I used to take a daily dose of news from CBC Radio–a small, thoughtful and sanely-chosen selection of what was going on in B.C., Canada, and the big wide world, handily delivered as I was making dinner. After 9/11, I stopped listening to those broadcasts, and for the decade that followed my exposure to current events was spotty. Mostly, I’d pass headlines on the street and thus know the bare minimum about what The Vancouver Sun thought was worthy of the top fold. On the rare occasions when something was happening and I wanted to know more, I’d surf up the details on the Internet. They were always there waiting.
I stopped with even the CBC broadcasts because the world was in a terrible space, at that time, and the news kept dragging me back into the mire of distress. Regular exposure to brutality, pollution, war and especially the rage-inducing stupidity of politicians was eating at my peace of mind.
I find myself having to explain and justify this, often.
“I’m a news avoider,” I learned, isn’t a statement many people hear–and it’s one they’re fundamentally inclined to disbelieve. It’s a bit like explaining to a little kid that it’s possible to live without a car. (Or without a TV, I’m told, though I haven’t been in that position.) So for the past decade, I’ve ended up telling someone, “No, really, I don’t watch the news or read the papers,” on the order of twice a month, minimum. In most cases, I have this conversation three times with any given individual before they actually take it on.
There was always a little nagging sense, in the back of my mind, that I was skating on an obligation of citizenship by ignoring the world as much as I possibly could. But, I’d remind myself, I don’t actually believe the newspapers or the TV folks do a terrific job of keeping one up-to-date anyway. Most of what they offer on a daily basis is partial narratives about ongoing stories. The idea seems to be to offer just enough new stuff to make you want to read more tomorrow… and the lack of depth drives me crazy.

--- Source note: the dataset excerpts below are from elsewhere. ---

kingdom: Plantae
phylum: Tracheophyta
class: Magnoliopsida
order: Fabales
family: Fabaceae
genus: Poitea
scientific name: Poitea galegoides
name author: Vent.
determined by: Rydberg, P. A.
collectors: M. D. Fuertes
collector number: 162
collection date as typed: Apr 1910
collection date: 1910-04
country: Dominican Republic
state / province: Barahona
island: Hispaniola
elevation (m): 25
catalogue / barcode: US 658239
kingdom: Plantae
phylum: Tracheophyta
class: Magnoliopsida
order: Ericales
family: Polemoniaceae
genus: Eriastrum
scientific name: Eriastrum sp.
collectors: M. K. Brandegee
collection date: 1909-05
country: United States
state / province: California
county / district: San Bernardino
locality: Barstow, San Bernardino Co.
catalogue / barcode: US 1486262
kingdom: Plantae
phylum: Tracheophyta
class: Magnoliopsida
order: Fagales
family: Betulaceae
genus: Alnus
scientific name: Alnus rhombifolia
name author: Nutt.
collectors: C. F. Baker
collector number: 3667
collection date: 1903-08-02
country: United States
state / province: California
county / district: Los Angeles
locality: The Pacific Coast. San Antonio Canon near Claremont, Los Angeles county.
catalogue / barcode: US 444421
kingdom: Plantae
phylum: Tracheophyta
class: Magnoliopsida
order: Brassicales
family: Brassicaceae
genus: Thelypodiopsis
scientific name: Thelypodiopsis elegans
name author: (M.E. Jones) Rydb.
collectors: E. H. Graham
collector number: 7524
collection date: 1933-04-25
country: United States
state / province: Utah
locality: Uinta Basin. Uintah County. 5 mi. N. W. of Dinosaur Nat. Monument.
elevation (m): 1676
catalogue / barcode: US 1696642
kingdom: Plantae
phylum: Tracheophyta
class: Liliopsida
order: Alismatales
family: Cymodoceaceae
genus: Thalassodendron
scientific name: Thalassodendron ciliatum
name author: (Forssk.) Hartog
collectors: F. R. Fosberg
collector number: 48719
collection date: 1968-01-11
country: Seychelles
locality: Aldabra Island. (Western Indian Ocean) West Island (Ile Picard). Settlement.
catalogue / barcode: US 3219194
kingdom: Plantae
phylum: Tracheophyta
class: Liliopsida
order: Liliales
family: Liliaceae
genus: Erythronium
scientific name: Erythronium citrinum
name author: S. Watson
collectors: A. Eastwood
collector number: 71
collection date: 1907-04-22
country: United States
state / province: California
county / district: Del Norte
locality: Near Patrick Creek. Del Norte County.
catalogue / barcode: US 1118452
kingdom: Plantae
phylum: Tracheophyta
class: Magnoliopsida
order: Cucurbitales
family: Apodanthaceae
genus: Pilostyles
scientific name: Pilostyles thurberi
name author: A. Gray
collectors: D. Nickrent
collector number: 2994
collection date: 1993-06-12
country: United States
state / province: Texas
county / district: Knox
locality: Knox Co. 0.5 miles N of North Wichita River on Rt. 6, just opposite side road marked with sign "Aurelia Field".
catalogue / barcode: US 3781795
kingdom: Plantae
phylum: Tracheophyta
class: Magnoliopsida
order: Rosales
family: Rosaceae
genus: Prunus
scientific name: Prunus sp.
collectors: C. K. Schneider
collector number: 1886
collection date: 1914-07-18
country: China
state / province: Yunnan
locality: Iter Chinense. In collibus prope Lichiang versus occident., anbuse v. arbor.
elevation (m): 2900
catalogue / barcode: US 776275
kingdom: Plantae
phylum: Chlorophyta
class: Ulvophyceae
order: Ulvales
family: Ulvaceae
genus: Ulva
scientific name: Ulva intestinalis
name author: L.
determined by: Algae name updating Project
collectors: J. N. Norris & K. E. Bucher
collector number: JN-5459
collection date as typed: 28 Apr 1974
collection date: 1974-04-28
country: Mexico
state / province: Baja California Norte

(And that doesn’t even get into the question of accuracy–I know many of you question whether mainstream media can be trusted to deliver reliable facts. Or the opinion, held by some, that the point of the news is to not make us informed so much as to make us afraid.)
Anyway. I prefer the kind of coverage that comes from feature articles and long-form documentaries. So instead of breaking news, I read things like The Best American Science and Nature Writing (this year’s guest editor is Mary Roach, folks! I know–OMG, right? Pre-order now!) Snuffy sends me copies of Texas Monthly so I can read Pam Coloff’s excellent articles about justice, and miscarriages thereof.
Social media has pulled me back into the news world, a bit. It started with Livejournal: occasionally my friends would post a link tantalizing enough to follow. And now the headlines stream by, along with the treasure and flotsam in my Twitter feed, and I cherry pick the stuff that interests me and run a minimal risk of hearing that our prime minister’s said something that makes my head explode. I follow CBC News and Peter Mansbridge and Mashable. But I’m still a feature reader at heart, and so mostly I have gotten entirely sucked into browsing–no surprise–the articles available at Longreads. That’s where the meaty stuff seems to be, and I heartily recommend it to you all.